The Streaming SIMD Extensions (SSE) intrinsics provide access to IA-64 instructions for Streaming SIMD Extensions. To provide source compatibility with the IA-32 architecture, these intrinsics are equivalent both in name and functionality to the set of IA-32 architecture-based SSE intrinsics.
To write programs with the intrinsics, you should be familiar with the hardware features provided by SSE. Keep the following issues in mind:
Certain intrinsics are provided only for compatibility with previously-defined IA-32 architecture-based intrinsics. Using them on systems based on IA-64 architecture probably leads to performance degradation.
Floating-point (FP) data loaded stored as __m128 objects must be 16-byte-aligned.
Some intrinsics require that their arguments be immediates -- that is, constant integers (literals), due to the nature of the instruction.
The new data type __m128 is used with the SSE intrinsics. It represents a 128-bit quantity composed of four single-precision FP values. This corresponds to the 128-bit IA-32 architecture-based Streaming SIMD Extensions register.
The compiler aligns __m128 local data to 16-byte boundaries on the stack. Global data of these types is also 16 byte-aligned. To align integer, float, or double arrays, you can use the declspec alignment.
Because IA-64 instructions treat the SSE registers in the same way whether you are using packed or scalar data, there is no __m32 data type to represent scalar data. For scalar operations, use the __m128 objects and the "scalar" forms of the intrinsics; the compiler and the processor implement these operations with 32-bit memory references. But, for better performance the packed form should be substituting for the scalar form whenever possible.
The address of a __m128 object may be taken.
For more information, see Intel Architecture Software Developer's Manual, Volume 2: Instruction Set Reference Manual, Intel Corporation, doc. number 243191.
SSE intrinsics are defined for the __m128 data type, a 128-bit quantity consisting of four single-precision FP values. SIMD instructions for systems based on IA-64 architecture operate on 64-bit FP register quantities containing two single-precision floating-point values. Thus, each __m128 operand is actually a pair of FP registers and therefore each intrinsic corresponds to at least one pair of IA-64 instructions operating on the pair of FP register operands.
Many of the SSE intrinsics for systems based on IA-64 architecture were created for compatibility with existing IA-32 architecture-based intrinsics and not for performance. In some situations, intrinsic usage that improved performance on IA-32 architecture will not do so on systems based on IA-64 architecture. One reason for this is that some intrinsics map nicely into the IA-32 instruction set but not into the IA-64 instruction set. Thus, it is important to differentiate between intrinsics which were implemented for a performance advantage on systems based on IA-64 architecture, and those implemented simply to provide compatibility with existing IA-32 architecture-based code.
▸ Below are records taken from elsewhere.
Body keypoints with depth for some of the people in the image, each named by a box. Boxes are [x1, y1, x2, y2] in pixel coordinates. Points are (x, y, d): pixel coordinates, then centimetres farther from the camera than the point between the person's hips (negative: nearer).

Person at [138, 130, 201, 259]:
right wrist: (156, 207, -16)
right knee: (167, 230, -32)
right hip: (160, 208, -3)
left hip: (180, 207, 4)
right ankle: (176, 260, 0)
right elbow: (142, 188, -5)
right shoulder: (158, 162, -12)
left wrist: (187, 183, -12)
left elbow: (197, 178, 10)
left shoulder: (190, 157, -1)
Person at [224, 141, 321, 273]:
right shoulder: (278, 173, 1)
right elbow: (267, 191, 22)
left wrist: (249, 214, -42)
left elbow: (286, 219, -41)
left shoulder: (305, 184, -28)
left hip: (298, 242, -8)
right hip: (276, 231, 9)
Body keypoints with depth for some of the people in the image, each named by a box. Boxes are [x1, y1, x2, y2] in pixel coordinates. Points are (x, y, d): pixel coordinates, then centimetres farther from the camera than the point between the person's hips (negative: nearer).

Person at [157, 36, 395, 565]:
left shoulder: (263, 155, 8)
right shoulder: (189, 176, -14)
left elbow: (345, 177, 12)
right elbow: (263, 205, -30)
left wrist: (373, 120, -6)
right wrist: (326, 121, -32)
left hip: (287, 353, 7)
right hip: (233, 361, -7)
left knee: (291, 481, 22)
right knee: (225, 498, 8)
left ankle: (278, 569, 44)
The following intrinsics are likely to reduce performance and should only be used to initially port legacy code or in non-critical code sections:
Any SSE scalar intrinsic (_ss variety) - use packed (_ps) version if possible
comi and ucomi SSE comparisons - these correspond to IA-32 architecture-based COMISS and UCOMISS instructions only. A sequence of IA-64 instructions are required to implement these.
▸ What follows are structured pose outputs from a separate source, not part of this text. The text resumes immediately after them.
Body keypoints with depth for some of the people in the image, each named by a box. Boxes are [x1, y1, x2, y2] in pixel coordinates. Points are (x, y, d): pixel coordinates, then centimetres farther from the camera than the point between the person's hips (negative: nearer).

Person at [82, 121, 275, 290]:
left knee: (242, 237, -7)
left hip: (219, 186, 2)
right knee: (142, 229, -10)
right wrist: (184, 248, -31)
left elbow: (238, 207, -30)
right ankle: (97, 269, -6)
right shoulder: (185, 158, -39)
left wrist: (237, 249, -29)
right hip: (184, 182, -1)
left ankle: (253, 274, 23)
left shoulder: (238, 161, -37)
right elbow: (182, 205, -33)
Conversions in general are multi-instruction operations. These are particularly expensive: _mm_cvtpi16_ps, _mm_cvtpu16_ps, _mm_cvtpi8_ps, _mm_cvtpu8_ps, _mm_cvtpi32x2_ps, _mm_cvtps_pi16, _mm_cvtps_pi8
SSE utility intrinsic _mm_movemask_ps
If the inaccuracy is acceptable, the SIMD reciprocal and reciprocal square root approximation intrinsics (rcp and rsqrt) are much faster than the true div and sqrt intrinsics.